Over the past week, I’ve seen quite a bit. Last night, a 75-year-old man fell down beside me. I thought he just tripped. When ten security guys came to his aid and eventually took him by force out of the poker room, I realized he was drunk. Thirty minutes later, another man who had been playing $1/$2 NL all night was nearly dragged from the room by security after spilling a drink all over a table full of people who hated him. Last week, a man literally stood in his chair and rained handfuls of $100 bills down on the table while he was making a bet. All the while, two guys were sitting over at a back table playing Chinese sbo Poker for $100 a point.
And all around them there are people playing everything from $4/$8 to games that could fund the Salvation Army for a year. Ask any of the 2500 people in the poker warehouse if they are a card player, and 99% of them will look up from their cards just long enough to say, “What does it look like, asshole?”
So, this particular night, I’d gone to the Mirage. Minutes before I walked out the door of my hotel, I’d been in the cash game area of the WSOP and found myself tilting for the first time in as long as I could remember. A tattooed kid from Alaska entered the flop in a capped pot and called my kings all the way down to the river with an ace, which hit on the river. No draw, three outs. When he check-raised me on the river, I lost my cool for the first time ever at a poker table. “Did you hit that fucking ace?” He turned it up. I scanned the board and saw two spades. “Did you even have fucking spades?”
“Nope,” he said, as he pulled in the mountain of reds. “I just felt it.”
I composed myself, mentally elbowing my side, and reminding myself that I’m not the guy that gets mad at the table. “I picked up the remainder of my chips, said “good game, guys,” and walked out.

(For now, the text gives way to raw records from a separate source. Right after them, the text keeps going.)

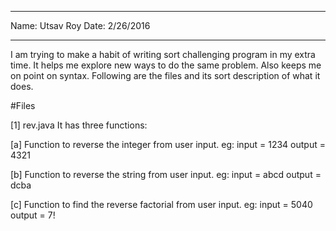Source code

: ****************
Name: Utsav Roy
Date: 2/26/2016
****************

I am trying to make a habit of writing sort challenging program in my extra time.
It helps me explore new ways to do the same problem. Also keeps me on point on 
syntax. Following are the files and its sort description of what it does.

#Files 

[1] rev.java
It has three functions:

[a] Function to reverse the integer from user input.
	eg: input = 1234
	    output = 4321

[b] Function to reverse the string from user input. 
	eg: input = abcd
	    output = dcba

[c] Function to find the reverse factorial from user input.
	eg: input = 5040
	    output = 7!
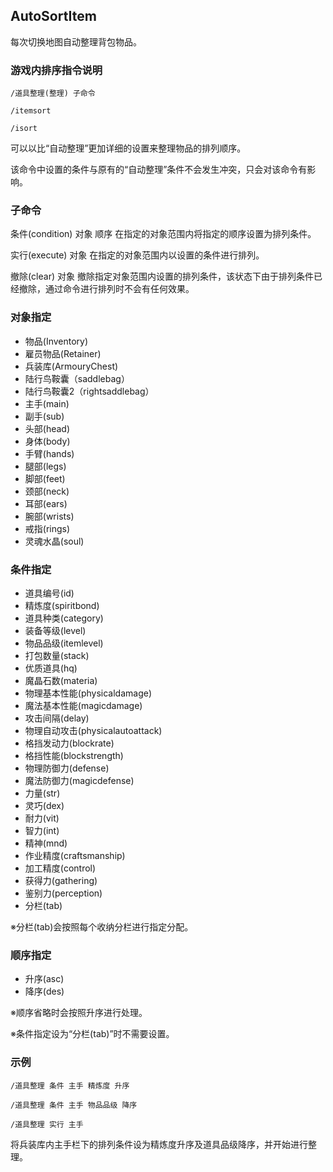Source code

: ## AutoSortItem

每次切换地图自动整理背包物品。

### 游戏内排序指令说明

`/道具整理(整理) 子命令`

`/itemsort`

`/isort`

可以以比“自动整理”更加详细的设置来整理物品的排列顺序。

该命令中设置的条件与原有的“自动整理”条件不会发生冲突，只会对该命令有影响。

### 子命令

条件(condition) 对象 顺序 在指定的对象范围内将指定的顺序设置为排列条件。

实行(execute) 对象 在指定的对象范围内以设置的条件进行排列。

撤除(clear) 对象 撤除指定对象范围内设置的排列条件，该状态下由于排列条件已经撤除，通过命令进行排列时不会有任何效果。

### 对象指定

- 物品(Inventory)
- 雇员物品(Retainer)
- 兵装库(ArmouryChest)
- 陆行鸟鞍囊（saddlebag）
- 陆行鸟鞍囊2（rightsaddlebag）
- 主手(main)
- 副手(sub)
- 头部(head)
- 身体(body)
- 手臂(hands)
- 腿部(legs)
- 脚部(feet)
- 颈部(neck)
- 耳部(ears)
- 腕部(wrists)
- 戒指(rings)
- 灵魂水晶(soul)

### 条件指定

- 道具编号(id)
- 精炼度(spiritbond)
- 道具种类(category)
- 装备等级(level)
- 物品品级(itemlevel)
- 打包数量(stack)
- 优质道具(hq)
- 魔晶石数(materia)
- 物理基本性能(physicaldamage)
- 魔法基本性能(magicdamage)
- 攻击间隔(delay)
- 物理自动攻击(physicalautoattack)
- 格挡发动力(blockrate)
- 格挡性能(blockstrength)
- 物理防御力(defense)
- 魔法防御力(magicdefense)
- 力量(str)
- 灵巧(dex)
- 耐力(vit)
- 智力(int)
- 精神(mnd)
- 作业精度(craftsmanship)
- 加工精度(control)
- 获得力(gathering)
- 鉴别力(perception)
- 分栏(tab)

※分栏(tab)会按照每个收纳分栏进行指定分配。

### 顺序指定

- 升序(asc)
- 降序(des)

※顺序省略时会按照升序进行处理。

※条件指定设为“分栏(tab)”时不需要设置。

### 示例

`/道具整理 条件 主手 精炼度 升序`

`/道具整理 条件 主手 物品品级 降序`

`/道具整理 实行 主手`

将兵装库内主手栏下的排列条件设为精炼度升序及道具品级降序，并开始进行整理。 
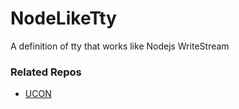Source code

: # NodeLikeTty

A definition of tty that works like Nodejs WriteStream

### Related Repos

 - [UCON](https://github.com/UniCoderGroup/ucon/)

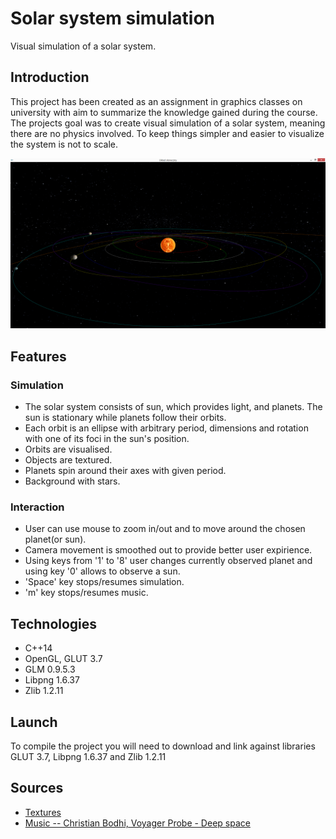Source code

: # Solar system simulation
Visual simulation of a solar system.

## Introduction
This project has been created as an assignment in graphics classes on university with aim to summarize the knowledge gained during the course.
The projects goal was to create visual simulation of a solar system, meaning there are no physics involved. To keep things simpler and easier 
to visualize the system is not to scale.

![Systemview test](./Screenshots/sunview3.png)

## Features
### Simulation
* The solar system consists of sun, which provides light, and planets. The sun is stationary while planets follow their orbits.
* Each orbit is an ellipse with arbitrary period, dimensions and rotation with one of its foci in the sun's position.
* Orbits are visualised.
* Objects are textured.
* Planets spin around their axes with given period.
* Background with stars.

### Interaction
* User can use mouse to zoom in/out and to move around the chosen planet(or sun).
* Camera movement is smoothed out to provide better user expirience.
* Using keys from '1' to '8' user changes currently observed planet and using key '0' allows to observe a sun. 
* 'Space' key stops/resumes simulation.
* 'm' key stops/resumes music.

## Technologies
* C++14
* OpenGL, GLUT 3.7
* GLM 0.9.5.3
* Libpng 1.6.37
* Zlib 1.2.11

## Launch
To compile the project you will need to download and link against libraries GLUT 3.7, Libpng 1.6.37 and Zlib 1.2.11

## Sources
* [Textures](https://www.solarsystemscope.com/textures/)
* [Music -- Christian Bodhi, Voyager Probe - Deep space](https://pixabay.com/music/ambient-voyager-probe-deep-space-559/)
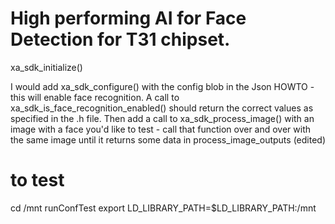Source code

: # High performing AI for Face Detection for T31 chipset. 


xa_sdk_initialize() 

 I would add xa_sdk_configure()  with the config blob in the Json HOWTO - this will enable face recognition.  A call to  xa_sdk_is_face_recognition_enabled() should return the correct values as specified in the .h file.  Then add a call to  xa_sdk_process_image() with an image with a face you'd like to test - call that function over and over with the same image until it returns some data in process_image_outputs (edited) 



# to test

cd /mnt 
runConfTest 
export LD_LIBRARY_PATH=$LD_LIBRARY_PATH:/mnt

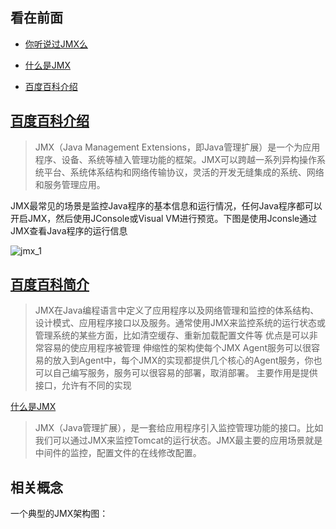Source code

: 看在前面
------

* <a href="https://www.cnblogs.com/54chensongxia/p/11703822.html">你听说过JMX么</a>

* <a href="https://zhidao.baidu.com/question/1881747821256634788.html">什么是JMX</a>

* <a href="https://baike.baidu.com/item/JMX/2829357?fr=aladdin">百度百科介绍</a>


<a href="https://baike.baidu.com/item/JMX/2829357?fr=aladdin">百度百科介绍</a>
------

> JMX（Java Management Extensions，即Java管理扩展）是一个为应用程序、设备、系统等植入管理功能的框架。JMX可以跨越一系列异构操作系统平台、系统体系结构和网络传输协议，灵活的开发无缝集成的系统、网络和服务管理应用。

JMX最常见的场景是监控Java程序的基本信息和运行情况，任何Java程序都可以开启JMX，然后使用JConsole或Visual VM进行预览。下图是使用Jconsle通过JMX查看Java程序的运行信息

![jmx_1](https://github.com/DemoTransfer/Java-Guide/blob/master/java/JMX/picture/jmx_1.png)

<a href="https://baike.baidu.com/item/JMX/2829357?fr=aladdin">百度百科简介</a>
------

> JMX在Java编程语言中定义了应用程序以及网络管理和监控的体系结构、设计模式、应用程序接口以及服务。通常使用JMX来监控系统的运行状态或管理系统的某些方面，比如清空缓存、重新加载配置文件等
优点是可以非常容易的使应用程序被管理
伸缩性的架构使每个JMX Agent服务可以很容易的放入到Agent中，每个JMX的实现都提供几个核心的Agent服务，你也可以自己编写服务，服务可以很容易的部署，取消部署。
主要作用是提供接口，允许有不同的实现

<a href="https://www.cnblogs.com/54chensongxia/p/11703822.html">什么是JMX</a>

> JMX（Java管理扩展），是一套给应用程序引入监控管理功能的接口。比如我们可以通过JMX来监控Tomcat的运行状态。JMX最主要的应用场景就是中间件的监控，配置文件的在线修改配置。

相关概念
------

一个典型的JMX架构图：


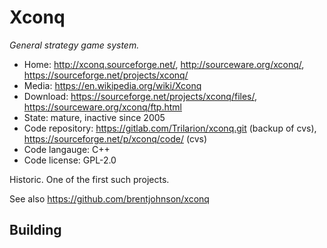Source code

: # Xconq

_General strategy game system._

- Home: http://xconq.sourceforge.net/, http://sourceware.org/xconq/, https://sourceforge.net/projects/xconq/
- Media: https://en.wikipedia.org/wiki/Xconq
- Download: https://sourceforge.net/projects/xconq/files/, https://sourceware.org/xconq/ftp.html
- State: mature, inactive since 2005
- Code repository: https://gitlab.com/Trilarion/xconq.git (backup of cvs), https://sourceforge.net/p/xconq/code/ (cvs)
- Code langauge: C++
- Code license: GPL-2.0

Historic. One of the first such projects.

See also https://github.com/brentjohnson/xconq

## Building


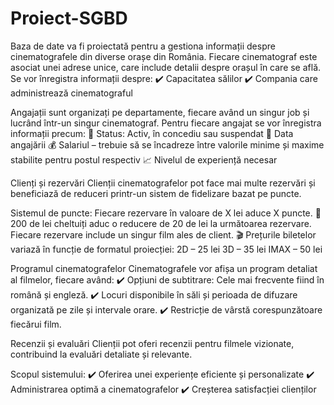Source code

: # Proiect-SGBD

  Baza de date va fi proiectată pentru a gestiona informații despre cinematografele din diverse orașe din România. Fiecare cinematograf este asociat unei adrese unice, care include detalii despre orașul în care se află. Se vor înregistra informații despre:
✔️ Capacitatea sălilor
✔️ Compania care administrează cinematograful

  Angajații sunt organizați pe departamente, fiecare având un singur job și lucrând într-un singur cinematograf.
Pentru fiecare angajat se vor înregistra informații precum:
📌 Status: Activ, în concediu sau suspendat
📅 Data angajării
💰 Salariul – trebuie să se încadreze între valorile minime și maxime stabilite pentru postul respectiv
📈 Nivelul de experiență necesar

  Clienți și rezervări
Clienții cinematografelor pot face mai multe rezervări și beneficiază de reduceri printr-un sistem de fidelizare bazat pe puncte.

  Sistemul de puncte:
Fiecare rezervare în valoare de X lei aduce X puncte.
🎁 200 de lei cheltuiți aduc o reducere de 20 de lei la următoarea rezervare.
Fiecare rezervare include un singur film ales de client.
🎬 Prețurile biletelor variază în funcție de formatul proiecției:
2D – 25 lei
3D – 35 lei
IMAX – 50 lei

  Programul cinematografelor
Cinematografele vor afișa un program detaliat al filmelor, fiecare având:
✔️ Opțiuni de subtitrare: Cele mai frecvente fiind în română și engleză.
✔️ Locuri disponibile în săli și perioada de difuzare organizată pe zile și intervale orare.
✔️ Restricție de vârstă corespunzătoare fiecărui film.

  Recenzii și evaluări
Clienții pot oferi recenzii pentru filmele vizionate, contribuind la evaluări detaliate și relevante.

   Scopul sistemului:
✔️ Oferirea unei experiențe eficiente și personalizate
✔️ Administrarea optimă a cinematografelor
✔️ Creșterea satisfacției clienților


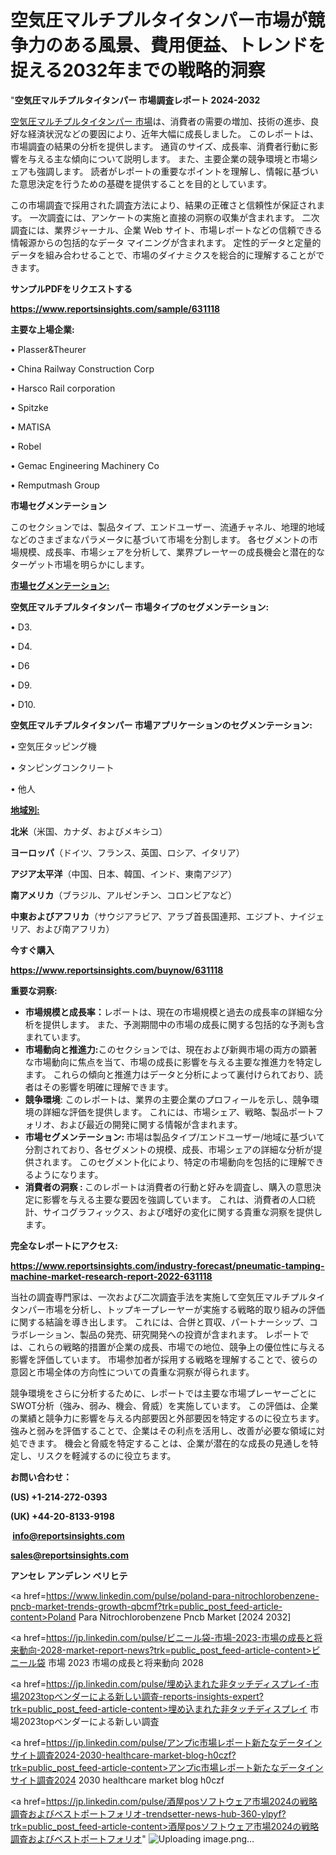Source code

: # 空気圧マルチプルタイタンパー市場が競争力のある風景、費用便益、トレンドを捉える2032年までの戦略的洞察

"<strong>空気圧マルチプルタイタンパー 市場調査レポート 2024-2032</strong>

<a href=https://www.reportsinsights.com/sample/631118>空気圧マルチプルタイタンパー 市場</a>は、消費者の需要の増加、技術の進歩、良好な経済状況などの要因により、近年大幅に成長しました。 このレポートは、市場調査の結果の分析を提供します。 通貨のサイズ、成長率、消費者行動に影響を与える主な傾向について説明します。 また、主要企業の競争環境と市場シェアも強調します。 読者がレポートの重要なポイントを理解し、情報に基づいた意思決定を行うための基礎を提供することを目的としています。

この市場調査で採用された調査方法により、結果の正確さと信頼性が保証されます。 一次調査には、アンケートの実施と直接の洞察の収集が含まれます。 二次調査には、業界ジャーナル、企業 Web サイト、市場レポートなどの信頼できる情報源からの包括的なデータ マイニングが含まれます。 定性的データと定量的データを組み合わせることで、市場のダイナミクスを総合的に理解することができます。

<strong><b>サンプルPDFをリクエストする</b></strong>

<a href=https://www.reportsinsights.com/sample/631118><strong><u>https://www.reportsinsights.com/sample/631118</u></strong></a>

<strong>主要な上場企業:</strong>

• Plasser&Theurer

• China Railway Construction Corp

• Harsco Rail corporation

• Spitzke

• MATISA

• Robel

• Gemac Engineering Machinery Co

• Remputmash Group

<strong>市場セグメンテーション</strong>

このセクションでは、製品タイプ、エンドユーザー、流通チャネル、地理的地域などのさまざまなパラメータに基づいて市場を分割します。 各セグメントの市場規模、成長率、市場シェアを分析して、業界プレーヤーの成長機会と潜在的なターゲット市場を明らかにします。

<strong><u>市場セグメンテーション</u></strong><strong><u>:</u></strong>

<strong>空気圧マルチプルタイタンパー 市場タイプのセグメンテーション:</strong>

• D3.

• D4.

• D6

• D9.

• D10.

<strong>空気圧マルチプルタイタンパー 市場アプリケーションのセグメンテーション:</strong>

• 空気圧タッピング機

• タンピングコンクリート

• 他人

<strong><u>地域別</u></strong><strong><u>:</u></strong>

<strong>北米</strong>（米国、カナダ、およびメキシコ）

<strong>ヨーロッパ</strong>（ドイツ、フランス、英国、ロシア、イタリア）

<strong>アジア太平洋</strong>（中国、日本、韓国、インド、東南アジア）

<strong>南アメリカ</strong>（ブラジル、アルゼンチン、コロンビアなど）

<strong>中東およびアフリカ</strong>（サウジアラビア、アラブ首長国連邦、エジプト、ナイジェリア、および南アフリカ）

<strong>今すぐ購入</strong>

<a href=https://www.reportsinsights.com/buynow/631118><strong><u>https://www.reportsinsights.com/buynow/631118</u></strong></a>

<strong>重要な洞察:</strong>
<ul>
  <li><strong>市場規模と成長率：</strong>レポートは、現在の市場規模と過去の成長率の詳細な分析を提供します。 また、予測期間中の市場の成長に関する包括的な予測も含まれています。</li>
  <li><strong>市場動向と推進力:</strong>このセクションでは、現在および新興市場の両方の顕著な市場動向に焦点を当て、市場の成長に影響を与える主要な推進力を特定します。 これらの傾向と推進力はデータと分析によって裏付けられており、読者はその影響を明確に理解できます。</li>
  <li><strong>競争環境</strong>: このレポートは、業界の主要企業のプロフィールを示し、競争環境の詳細な評価を提供します。 これには、市場シェア、戦略、製品ポートフォリオ、および最近の開発に関する情報が含まれます。</li>
  <li><strong>市場セグメンテーション: </strong>市場は製品タイプ/エンドユーザー/地域に基づいて分割されており、各セグメントの規模、成長、市場シェアの詳細な分析が提供されます。 このセグメント化により、特定の市場動向を包括的に理解できるようになります。</li>
  <li><strong>消費者の洞察 : </strong>このレポートは消費者の行動と好みを調査し、購入の意思決定に影響を与える主要な要因を強調しています。 これは、消費者の人口統計、サイコグラフィックス、および嗜好の変化に関する貴重な洞察を提供します。</li>
</ul>
<strong>完全なレポートにアクセス:</strong>

<a href=https://www.reportsinsights.com/industry-forecast/pneumatic-tamping-machine-market-research-report-2022-631118><strong><u><b>https://www.reportsinsights.com/industry-forecast/pneumatic-tamping-machine-market-research-report-2022-631118</b></u></strong></a>

当社の調査専門家は、一次および二次調査手法を実施して空気圧マルチプルタイタンパー市場を分析し、トップキープレーヤーが実施する戦略的取り組みの評価に関する結論を導き出します。 これには、合併と買収、パートナーシップ、コラボレーション、製品の発売、研究開発への投資が含まれます。 レポートでは、これらの戦略的措置が企業の成長、市場での地位、競争上の優位性に与える影響を評価しています。 市場参加者が採用する戦略を理解することで、彼らの意図と市場全体の方向性についての貴重な洞察が得られます。

競争環境をさらに分析するために、レポートでは主要な市場プレーヤーごとにSWOT分析（強み、弱み、機会、脅威）を実施しています。 この評価は、企業の業績と競争力に影響を与える内部要因と外部要因を特定するのに役立ちます。 強みと弱みを評価することで、企業はその利点を活用し、改善が必要な領域に対処できます。 機会と脅威を特定することは、企業が潜在的な成長の見通しを特定し、リスクを軽減するのに役立ちます。

<strong>お問い合わせ：</strong>

<strong>(US) +1-214-272-0393</strong>

<strong>(UK) +44-20-8133-9198</strong>

<strong> </strong><a href=info@reportsinsights.com><strong><u>info@reportsinsights.com</u></strong></a>

<a href=sales@reportsinsights.com><strong><u>sales@reportsinsights.com</u></strong></a>

<strong>アンセレ アンデレン ベリヒテ</strong>

<a href=https://www.linkedin.com/pulse/poland-para-nitrochlorobenzene-pncb-market-trends-growth-qbcmf?trk=public_post_feed-article-content>Poland Para Nitrochlorobenzene Pncb Market [2024 2032]</a>

<a href=https://jp.linkedin.com/pulse/ビニール袋-市場-2023-市場の成長と将来動向-2028-market-report-news?trk=public_post_feed-article-content>ビニール袋 市場 2023 市場の成長と将来動向 2028</a>

<a href=https://jp.linkedin.com/pulse/埋め込まれた非タッチディスプレイ-市場2023topベンダーによる新しい調査-reports-insights-expert?trk=public_post_feed-article-content>埋め込まれた非タッチディスプレイ 市場2023topベンダーによる新しい調査</a>

<a href=https://jp.linkedin.com/pulse/アンプic市場レポート新たなデータインサイト調査2024-2030-healthcare-market-blog-h0czf?trk=public_post_feed-article-content>アンプic市場レポート新たなデータインサイト調査2024 2030 healthcare market blog h0czf</a>

<a href=https://jp.linkedin.com/pulse/酒屋posソフトウェア市場2024の戦略調査およびベストポートフォリオ-trendsetter-news-hub-360-ylpyf?trk=public_post_feed-article-content>酒屋posソフトウェア市場2024の戦略調査およびベストポートフォリオ</a>"
![Uploading image.png…]()
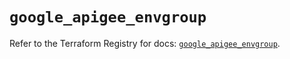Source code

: # `google_apigee_envgroup`

Refer to the Terraform Registry for docs: [`google_apigee_envgroup`](https://registry.terraform.io/providers/hashicorp/google/6.32.0/docs/resources/apigee_envgroup).
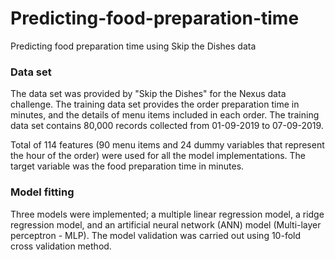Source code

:# Predicting-food-preparation-time
Predicting food preparation time using Skip the Dishes data

### Data set
The data set was provided by "Skip the Dishes" for the Nexus data challenge. The training data set provides the order preparation time
in minutes, and the details of menu items included in each order. The training data set contains 80,000 records collected from 01-09-2019 to 07-09-2019.

Total of 114 features (90 menu items and 24 dummy variables that represent the hour of the order) were used for all the model implementations. The target variable was the food preparation time in minutes.

### Model fitting
Three models were implemented; a multiple linear regression model, a ridge regression model, and an artificial neural network (ANN) model (Multi-layer perceptron - MLP).
The model validation was carried out using 10-fold cross validation method.
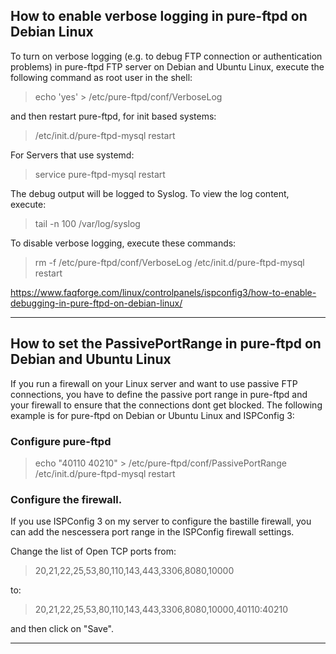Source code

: ## How to enable verbose logging in pure-ftpd on Debian Linux

To turn on verbose logging (e.g. to debug FTP connection or authentication problems) in  pure-ftpd FTP server on Debian and Ubuntu Linux, execute the following command as root user in the shell:

> echo 'yes' > /etc/pure-ftpd/conf/VerboseLog

and then restart pure-ftpd, for init based systems:

> /etc/init.d/pure-ftpd-mysql restart

For Servers that use systemd:

> service pure-ftpd-mysql restart

The debug output will be logged to Syslog. To view the log content, execute:

> tail -n 100 /var/log/syslog

To disable verbose logging, execute these commands:

> rm -f /etc/pure-ftpd/conf/VerboseLog
> /etc/init.d/pure-ftpd-mysql restart

https://www.faqforge.com/linux/controlpanels/ispconfig3/how-to-enable-debugging-in-pure-ftpd-on-debian-linux/
***
## How to set the PassivePortRange in pure-ftpd on Debian and Ubuntu Linux

If you run a firewall on your Linux server and want to use passive FTP connections, you have to define the passive port range in pure-ftpd and your firewall to ensure that the connections dont get blocked. The following example is for pure-ftpd on Debian or Ubuntu Linux and ISPConfig 3:

### Configure pure-ftpd

> echo "40110 40210" > /etc/pure-ftpd/conf/PassivePortRange
> /etc/init.d/pure-ftpd-mysql restart

### Configure the firewall. 

If you use ISPConfig 3 on my server to configure the bastille firewall, you can add the nescessera port range in the ISPConfig firewall settings.

Change the list of Open TCP ports from:

> 20,21,22,25,53,80,110,143,443,3306,8080,10000

to:

> 20,21,22,25,53,80,110,143,443,3306,8080,10000,40110:40210

and then click on "Save".

***
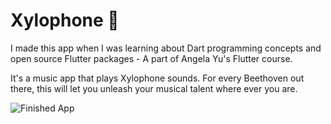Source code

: 

# Xylophone 🎹


I made this app when I was learning about Dart programming concepts and open source Flutter packages - A part of Angela Yu's Flutter course. 

It's a music app that plays Xylophone sounds. For every Beethoven out there, this will let you unleash your musical talent where ever you are. 


![Finished App](https://github.com/londonappbrewery/Images/blob/master/xylophone-flutter.png)

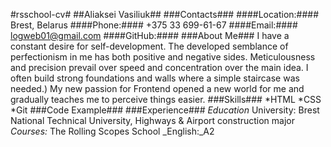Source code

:#rsschool-cv#
##Aliaksei Vasiliuk##
###Contacts###
####Location:#### Brest, Belarus
####Phone:#### +375 33 699-61-67
####Email:#### <logweb01@gmail.com>
####GitHub:#### <AVBr0>
###About Me###
I have a constant desire for self-development.
The developed semblance of perfectionism in me has both positive and negative sides. Meticulousness and precision prevail over speed and concentration over the main idea.
I often build strong foundations and walls where a simple staircase was needed.)
My new passion for Frontend opened a new world for me and gradually teaches me to perceive things easier.
###Skills###
*HTML
*CSS
*Git
###Code Example###
###Experience###
_Education_
University: Brest National Technical University, Highways & Airport construction major
_Courses:_
The Rolling Scopes School
_English:_A2
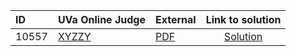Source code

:| ID | UVa Online Judge | External | Link to solution |
|:---|:---|:---|:---:|
| 10557 | [XYZZY](https://onlinejudge.org/index.php?option=com_onlinejudge&Itemid=8&page=show_problem&category=0&problem=1498) | [PDF](https://onlinejudge.org/external/105/10557.pdf) | [Solution](https%3A//github.com/versenyi98/programming-contests/tree/master/UVa%20Online%20Judge/10557%2520-%2520XYZZY)|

I needed a change of scenery and walked straight for the cab line. It was full of drunk 20-somethings, chugging their drinks so they wouldn’t have to throw them away before getting in the cab. In the middle of the storm was the venerable Barry Greenstein, clutching an armload of his new books. I wondered why he didn’t have a car. By the time I was done wondering, I was sitting in the card room at the Mirage.
I sat down at a $6/$12 table and ordered a hot chocolate. Before long, two kids from Denmark, in town to play in the main event, sat down at the table. One beside me was painfully drunk and very talkative. For an hour, he and his buddy battled, essentially heads up for bragging rights, not caring much who got caught in the middle. When one of them left, the guy sitting to my right seemed embarassed. He explained that they’d been drinking for a long time and were just blowing off some steam.
The kid then said he wanted to play his best game, regardless if he was playing $40/$80 or $6/$12. I smiled and thought it impossible. Then he surprised me and seemed to sober up immediately. He started playing a good tight-aggressive game. He pegged me for a solid player, it seemed, and stayed out of my pots. Before long, we got to talking. For a solid hour, we talked bankroll management, strategy, and all things poker and poker life related. I realized, just about the time the floor people put out finger sandwiches and danishes, that I was having a good time again. When I check-raised from the big blind with an open-ended straight draw and pushed an early-position limper off the flop, my buddy from Denmark whispered, “I don’t know if you had it or not, but I like the way you played that.”
Ordinarily, I’d take that kind of comment as the ramblings of a drunk kid or a seasoned pro trying to needle me a bit. This time, though, I thought he was being sincere. And I found msyelf thinking, You know, I like the way I played that, too.
I left the game later, a little bit to the good, and hopped in the cab. Eventually, I would get back to the hotel, walk into the elevator and slump into the corner. Before the doors closed, Chris “Jesus” Ferguson jumped in with wild eyes and the look of a guy who has been at a club all night.
“Howya doing?” he said.
“I can’t complain,” I said.
“You’re about the only one,” he said with a smile.
As he got off on his floor, he said, “Seeya around.” I looked at my watch and realized he had just a few hours to sleep before his tournament started.
In the taxi, the cabbie had asked, “Are you a card player?”
At the time, I barely thought before responding, “Yeah, I’m a card player.”
It was an easy response to an easy question. But sometimes, responses aren’t answers.
And frankly, I’m not sure I know the answer to that question. What’s more, I’m not sure I want to know.